Inconclusive evidence was found for positive analogical transfer based on prior knowledge; however, groups did demonstrate variability. The problem format and the structural type of analog presentation showed the highest positive transference to problem solving. The researcher suggested that a well-thought and planned analogy relevant in format and type to the problem-solving task to be completed can be helpful for students to overcome functional fixedness. This study not only brought new knowledge about the human mind at work but also provides important tools for educational purposes and possible changes that teachers can apply as aids to lesson plans.

===Uncommitting===
One study suggests that functional fixedness can be combated by design decisions from functionally fixed designs so that the essence of the design is kept (Latour, 1994). This helps the subjects who have created functionally fixed designs understand how to go about solving general problems of this type, rather than using the fixed solution for a specific problem. Latour performed an experiment researching this by having software engineers analyze a fairly standard bit of code—the quicksort algorithm—and use it to create a partitioning function. Part of the quicksort algorithm involves partitioning a list into subsets so that it can be sorted; the experimenters wanted to use the code from within the algorithm to just do the partitioning. To do this, they abstracted each block of code in the function, discerning the purpose of it, and deciding if it is needed for the partitioning algorithm. This abstracting allowed them to reuse the code from the quicksort algorithm to create a working partition algorithm without having to design it from scratch.

===Overcoming prototypes===
A comprehensive study exploring several classical functional fixedness experiments showed an overlying theme of overcoming prototypes. Those that were successful at completing the tasks had the ability to look beyond the prototype, or the original intention for the item in use.

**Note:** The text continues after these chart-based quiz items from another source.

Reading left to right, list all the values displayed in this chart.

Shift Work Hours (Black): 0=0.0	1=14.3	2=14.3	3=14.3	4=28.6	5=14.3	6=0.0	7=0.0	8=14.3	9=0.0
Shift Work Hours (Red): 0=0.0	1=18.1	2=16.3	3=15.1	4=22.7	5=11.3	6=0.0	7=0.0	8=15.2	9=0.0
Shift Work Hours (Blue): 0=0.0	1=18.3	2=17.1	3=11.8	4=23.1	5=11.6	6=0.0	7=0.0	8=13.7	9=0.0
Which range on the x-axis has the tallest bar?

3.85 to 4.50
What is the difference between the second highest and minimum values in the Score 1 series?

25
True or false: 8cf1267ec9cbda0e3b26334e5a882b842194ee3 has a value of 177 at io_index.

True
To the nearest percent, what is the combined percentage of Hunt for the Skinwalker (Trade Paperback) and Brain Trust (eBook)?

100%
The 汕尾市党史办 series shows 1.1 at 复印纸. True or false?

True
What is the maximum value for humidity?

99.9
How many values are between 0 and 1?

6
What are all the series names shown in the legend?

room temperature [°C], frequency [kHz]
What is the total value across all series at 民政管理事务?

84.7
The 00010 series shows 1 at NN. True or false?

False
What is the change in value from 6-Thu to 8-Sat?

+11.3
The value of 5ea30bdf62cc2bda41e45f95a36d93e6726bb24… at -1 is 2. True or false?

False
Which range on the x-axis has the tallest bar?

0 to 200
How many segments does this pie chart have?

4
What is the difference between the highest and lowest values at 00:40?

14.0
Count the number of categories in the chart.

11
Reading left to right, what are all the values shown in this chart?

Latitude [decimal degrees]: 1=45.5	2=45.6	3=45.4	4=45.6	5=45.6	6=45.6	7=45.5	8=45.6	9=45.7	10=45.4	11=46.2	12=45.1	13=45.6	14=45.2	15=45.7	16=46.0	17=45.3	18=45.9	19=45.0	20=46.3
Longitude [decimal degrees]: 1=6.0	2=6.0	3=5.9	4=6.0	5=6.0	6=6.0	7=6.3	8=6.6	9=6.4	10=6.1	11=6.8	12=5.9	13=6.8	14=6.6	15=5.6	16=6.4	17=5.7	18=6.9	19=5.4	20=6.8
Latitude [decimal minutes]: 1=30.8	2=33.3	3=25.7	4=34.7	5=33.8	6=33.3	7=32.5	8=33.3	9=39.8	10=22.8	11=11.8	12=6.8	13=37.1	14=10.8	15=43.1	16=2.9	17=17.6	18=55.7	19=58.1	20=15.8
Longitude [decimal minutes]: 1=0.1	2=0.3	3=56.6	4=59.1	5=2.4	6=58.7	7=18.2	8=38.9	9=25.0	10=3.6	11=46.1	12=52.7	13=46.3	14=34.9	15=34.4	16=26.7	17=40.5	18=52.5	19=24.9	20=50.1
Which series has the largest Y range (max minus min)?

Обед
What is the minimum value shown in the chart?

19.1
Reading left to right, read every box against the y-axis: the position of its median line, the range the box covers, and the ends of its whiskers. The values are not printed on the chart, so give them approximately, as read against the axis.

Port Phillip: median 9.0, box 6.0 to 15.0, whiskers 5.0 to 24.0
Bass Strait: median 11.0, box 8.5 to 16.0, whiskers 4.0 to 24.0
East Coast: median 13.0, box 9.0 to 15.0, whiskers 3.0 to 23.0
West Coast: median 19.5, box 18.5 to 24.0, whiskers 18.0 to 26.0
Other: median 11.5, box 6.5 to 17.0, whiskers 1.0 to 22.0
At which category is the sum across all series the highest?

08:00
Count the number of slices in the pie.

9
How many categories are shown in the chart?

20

Conversely, those that could not create a successful finished product could not move beyond the original use of the item. This seemed to be the case for functional fixedness categorization studies as well. Reorganization into categories of seemingly unrelated items was easier for those that could look beyond intended function. Therefore, there is a need to overcome the prototype in order to avoid functional fixedness. Carnevale (1998) suggests analyzing the object and mentally breaking it down into its components. After that is completed, it is essential to explore the possible functions of those parts. In doing so, an individual may familiarize themselves with new ways to use the items that are available to them at the givens. Individuals are therefore thinking creatively and overcoming the prototypes that limit their ability to successfully complete the functional fixedness problem.

===Generic parts technique===
For each object, you need to decouple its function from its form. McCaffrey (2012) shows a highly effective technique for doing so. As you break an object into its parts, ask yourself two questions. "Can I subdivide the current part further?" If yes, do so. "Does my current description imply a use?" If yes, create a more generic description involving its shape and material. For example, initially I divide a candle into its parts: wick and wax. The word "wick" implies a use: burning to emit light. So, describe it more generically as a string. Since "string" implies a use, I describe it more generically: interwoven fibrous strands. This brings to mind that I could use the wick to make a wig for my hamster. Since "interwoven fibrous strands" does not imply a use, I can stop working on wick and start working on wax. People trained in this technique solved 67% more problems that suffered from functional fixedness than a control group. This technique systematically strips away all the layers of associated uses from an object and its parts.